Thursday, September 12, 2013

Learning to Fall

 This past summer was my third on Camp Bighorn summer staff, but I have by no means learned it all. God is constantly teaching me new things and showing me new aspects of Himself. Whenever I think that I “got it all down,” He reveals to me more about His character and about how much He loves me.

 The number one thing that I appreciate about Bighorn is the people there. I love the community at Bighorn. I realize that the word community is thrown around a lot these days, especially in camp atmospheres, so a better way to put it might be that I admire how much everyone cares for each other at camp. Sometimes loving people means saying hard things to one another but ultimately with each other’s best interests in mind. I also appreciate how age does not matter. You can be influential and impact people if you are two years old or ninety two.

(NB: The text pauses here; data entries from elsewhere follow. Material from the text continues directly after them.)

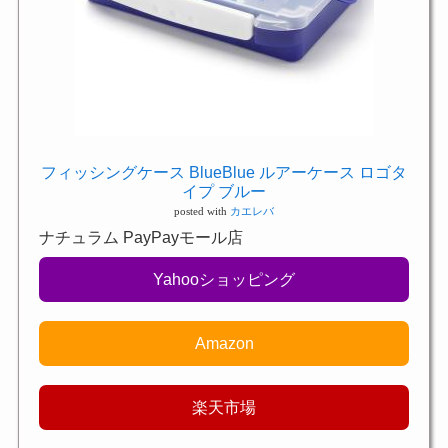
フィッシングケース BlueBlue ルアーケース ロゴタ
イプ ブルー
posted with
カエレバ
ナチュラム PayPayモール店
Yahooショッピング
Amazon
楽天市場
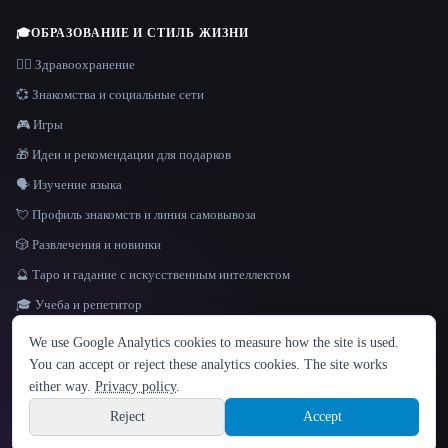
🎓
ОБРАЗОВАНИЕ И СТИЛЬ ЖИЗНИ
👩‍⚕️ Здравоохранение
💞 Знакомства и социальные сети
🎮 Игры
🎁 Идеи и рекомендации для подарков
🗣️ Изучение языка
💘 Профиль знакомств и линия самовывоза
🎲 Развлечения и новинки
🔮 Таро и гадание с искусственным интеллектом
🎓 Учеба и репетитор
ЯЗЫК
We use Google Analytics cookies to measure how the site is used.
English
español
Français
Русский
简体中文
You can accept or reject these analytics cookies. The site works
Hindi
either way.
Privacy policy
.
© 2026 That AI Collection. Все права защищены.
·
Условия предоставления услуг
·
Site information
политика конфиденциальности
·
·
Built with Metatron ★
Reject
Accept
build de3d624c
Sign up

 This is my story on how a very young person showed me a very valuable lesson. I was TACing (Technical Adventure Coordinator) a swim time at “The Mouth,” which is an inlet of the Clark Fork River, where the river forms a kind of bay. We take people there to swim occasionally, and it was a fairly relaxed event. The exciting part about it was a tall rock that was adjacent to the river, where you can climb up and jump into the water. There was a mother there with two little boys, and she was pregnant with twins. The older of her boys wanted to try cliff jumping, but he was only three years old. He really wanted to go but his mom could not go with him because of her pregnancy. So I volunteered to go up with him. We hiked up to the smaller of the three jumps, and walked to the edge of the cliff. We stood there a while, while he nervously looked over the edge to see just how high he was above the water. After a few minutes of standing there in silence, I thought it was over and we would have to walk back down on the trail. That is when he looked up at me and said, “I can’t do this. Will you jump with me?” So I picked him up and as I held him in my arms, we counted down from ten and jumped together. Afterwards he had such a big grin on his face, it was precious; and I was so delighted that I could share in this blissful moment with him.

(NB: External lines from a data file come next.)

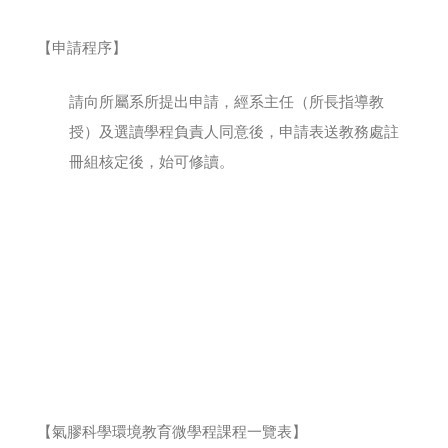
【申請程序】
請向所屬系所提出申請，經系主任（所長指導教
授）及選讀學程負責人同意後，申請表送教務處註
冊組核定後，始可修讀。
【氣膠科學環境教育微學程課程一覽表】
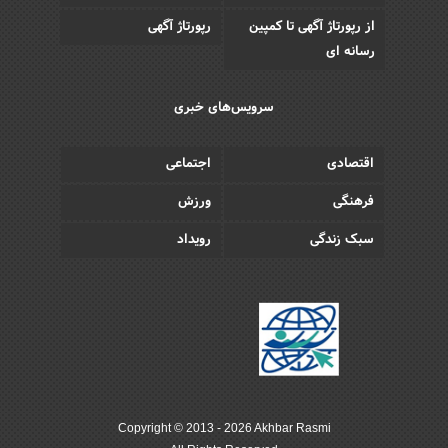
از رپورتاژ آگهی تا کمپین
رپورتاژ آگهی
رسانه ای
سرویس‌های خبری
اقتصادی
اجتماعی
فرهنگی
ورزش
سبک زندگی
رویداد
Copyright © 2013 - 2026 Akhbar Rasmi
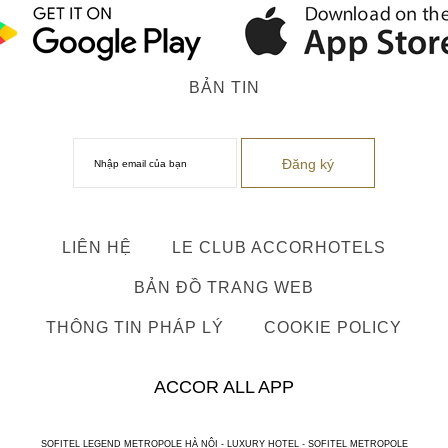
BẢN TIN
LIÊN HỆ
LE CLUB ACCORHOTELS
BẢN ĐỒ TRANG WEB
THÔNG TIN PHÁP LÝ
COOKIE POLICY
ACCOR ALL APP
SOFITEL LEGEND METROPOLE HÀ NỘI - LUXURY HOTEL - SOFITEL METROPOLE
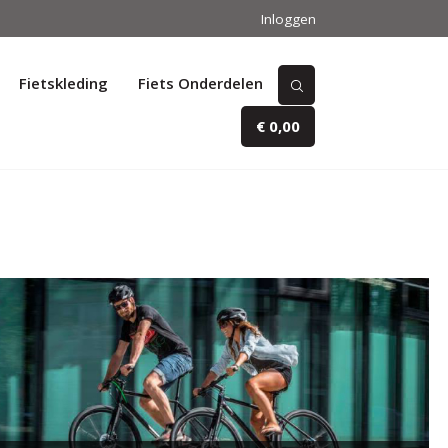
Inloggen
Fietskleding
Fiets Onderdelen
€ 0,00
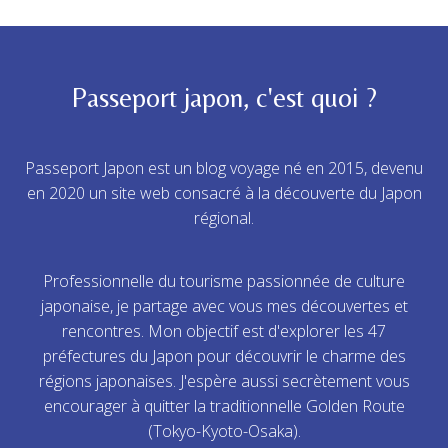
Passeport japon, c'est quoi ?
Passeport Japon est un blog voyage né en 2015, devenu
en 2020 un site web consacré à la découverte du Japon
régional.
Professionnelle du tourisme passionnée de culture
japonaise, je partage avec vous mes découvertes et
rencontres. Mon objectif est d'explorer les 47
préfectures du Japon pour découvrir le charme des
régions japonaises. J'espère aussi secrètement vous
encourager à quitter la traditionnelle Golden Route
(Tokyo-Kyoto-Osaka).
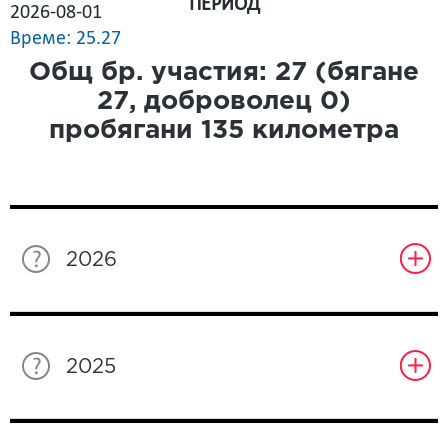
ПЕРИОД
2026-08-01
Време: 25.27
Общ бр. участия:
27
(бягане
27
, доброволец
0
)
пробягани
135
километра
2026
2025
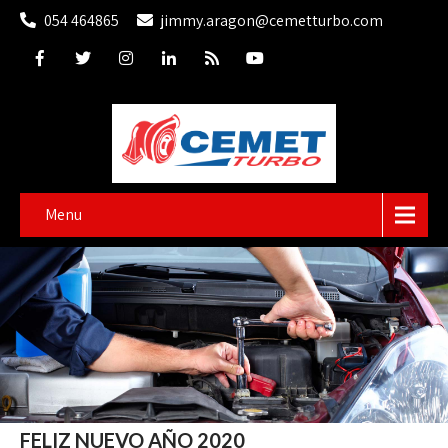
054 464865
jimmy.aragon@cemetturbo.com
Menu
FELIZ NUEVO AÑO 2020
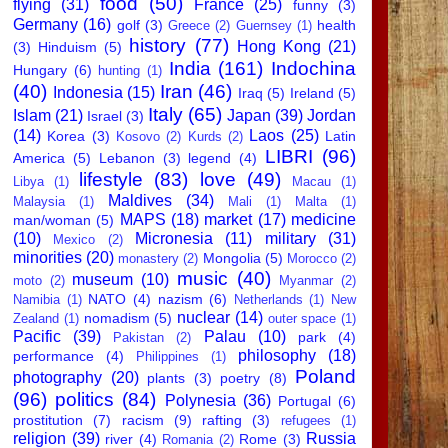
food
(50)
flying
(31)
France
(25)
funny
(3)
Germany
(16)
golf
(3)
health
Greece
(2)
Guernsey
(1)
history
(77)
Hong Kong
(21)
(3)
Hinduism
(5)
India
(161)
Indochina
Hungary
(6)
hunting
(1)
(40)
Iran
(46)
Indonesia
(15)
Iraq
(5)
Ireland
(5)
Italy
(65)
Islam
(21)
Japan
(39)
Jordan
Israel
(3)
(14)
Laos
(25)
Korea
(3)
Latin
Kosovo
(2)
Kurds
(2)
LIBRI
(96)
America
(5)
Lebanon
(3)
legend
(4)
lifestyle
(83)
love
(49)
Libya
(1)
Macau
(1)
Maldives
(34)
Malaysia
(1)
Mali
(1)
Malta
(1)
MAPS
(18)
market
(17)
medicine
man/woman
(5)
(10)
Micronesia
(11)
military
(31)
Mexico
(2)
minorities
(20)
Mongolia
(5)
monastery
(2)
Morocco
(2)
music
(40)
museum
(10)
moto
(2)
Myanmar
(2)
NATO
(4)
nazism
(6)
Namibia
(1)
Netherlands
(1)
New
nuclear
(14)
nomadism
(5)
Zealand
(1)
outer space
(1)
Pacific
(39)
Palau
(10)
park
(4)
Pakistan
(2)
philosophy
(18)
performance
(4)
Philippines
(1)
Poland
photography
(20)
plants
(3)
poetry
(8)
(96)
politics
(84)
Polynesia
(36)
Portugal
(6)
prostitution
(7)
racism
(9)
rafting
(3)
refugees
(1)
religion
(39)
Russia
river
(4)
Rome
(3)
Romania
(2)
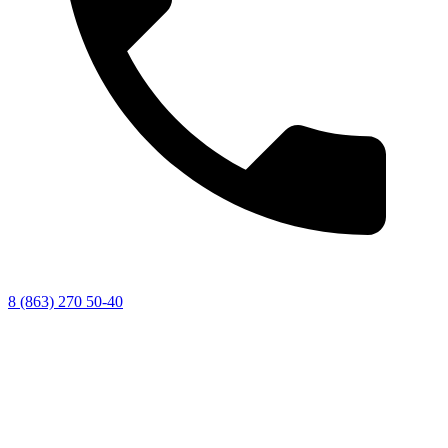
8 (863) 270 50-40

 At the same time that I was so full of joy, I was also very thought provoked. What astounded me was that if this little boy could come to the conclusion that he could not do this by himself and he needed help, why could I not come to this realization sooner in my life. If only I were more like this little boy, I could be humble enough to tell those around me that I can not do this on my own, that I need help, and trusting that they will not let me down.

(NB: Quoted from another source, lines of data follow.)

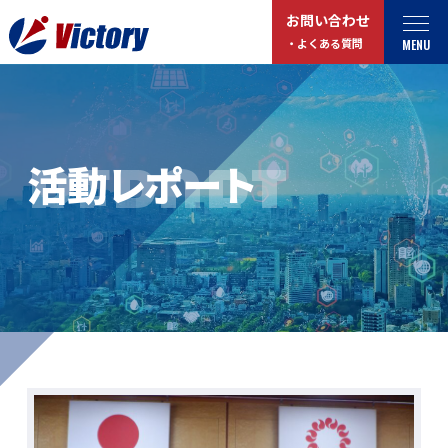
お問い合わせ
MENU
・よくある質問
トップ
最新情報
REPORT
活動レポート
事業紹介
お役立ちコラム
総合解体 / 解体事業
プライバシーポリシー
産業廃棄物収集/ 運搬
お問い合わせ
企業概要
よくある質問
私たちについて
事業拠点・工場紹介
マイページログイン
サステナビリティ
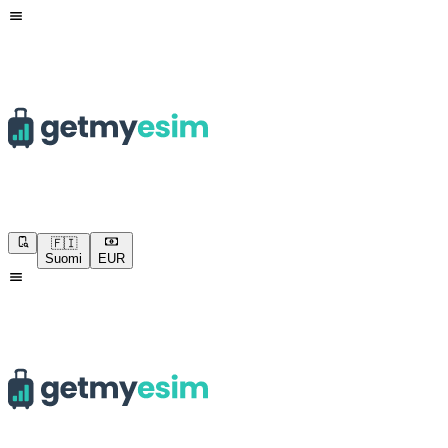
🇫🇮
Suomi
EUR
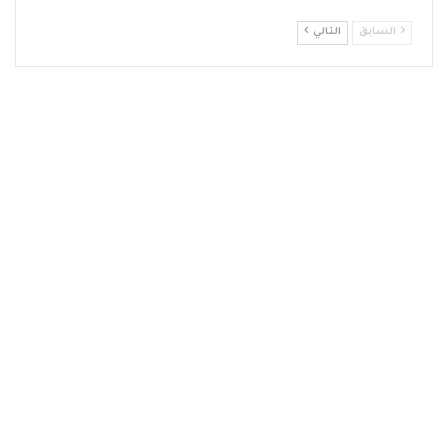
السابق
التالي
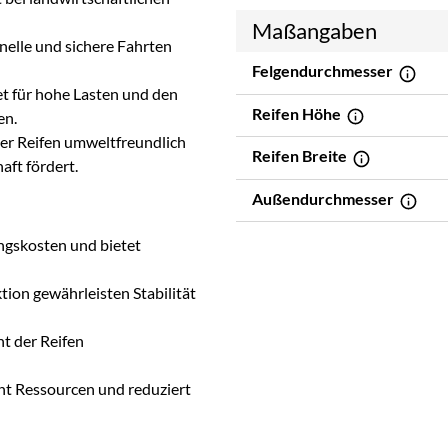
Maßangaben
nelle und sichere Fahrten
Felgendurchmesser
t für hohe Lasten und den
Reifen Höhe
en.
er Reifen umweltfreundlich
Reifen Breite
aft fördert.
Außendurchmesser
gskosten und bietet
ion gewährleisten Stabilität
t der Reifen
t Ressourcen und reduziert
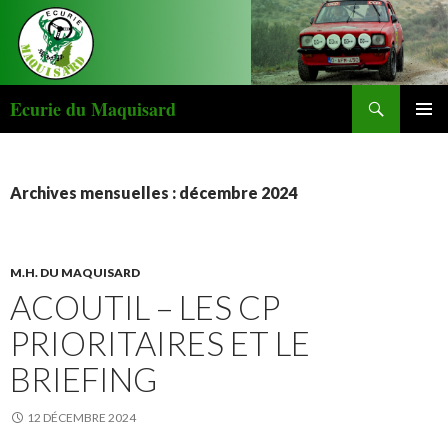
Recherche
Ecurie du Maquisard
ALLER AU CONTENU PRINCIPAL
Archives mensuelles : décembre 2024
M.H. DU MAQUISARD
ACOUTIL – LES CP
PRIORITAIRES ET LE
BRIEFING
12 DÉCEMBRE 2024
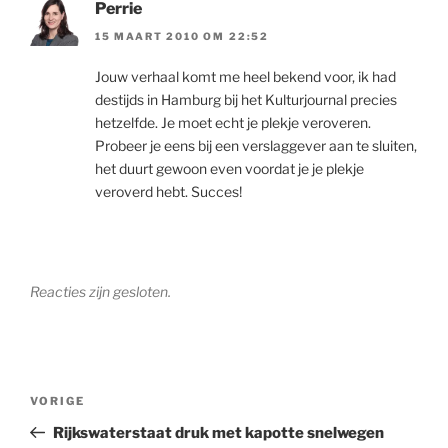
Perrie
15 MAART 2010 OM 22:52
Jouw verhaal komt me heel bekend voor, ik had
destijds in Hamburg bij het Kulturjournal precies
hetzelfde. Je moet echt je plekje veroveren.
Probeer je eens bij een verslaggever aan te sluiten,
het duurt gewoon even voordat je je plekje
veroverd hebt. Succes!
Reacties zijn gesloten.
Bericht
Vorig
VORIGE
navigatie
bericht
Rijkswaterstaat druk met kapotte snelwegen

 A couple weeks later I had a choice laid before me in my own life, just like this boy did. I was having a miserable day, a lot was going on, and I was processing a great deal. I desperately needed someone to talk to. But I did not want to be transparent with them, as it made me feel vulnerable. So there I was on that cliff, wanting to jump, but so scared. There was a moment when I almost walked back down the path, but then I thought of this story and it gave me courage to give it a shot. I went and poured out my heart to a friend of mine, and told them what I was going through and that I could not do this by myself anymore. I felt a burden lift off of me, and I felt relieved that I was not alone anymore. I never was truly alone, but I felt so much more loved and understood after that.

 So to summarize my story, God gave me a precursor to what was to come to give me courage and to get me ready to surrender it all to Him. I am so glad that He did! May we all have the courage to ask for help, and trust others with our true selves!
 I hope you all have a wonderful fall!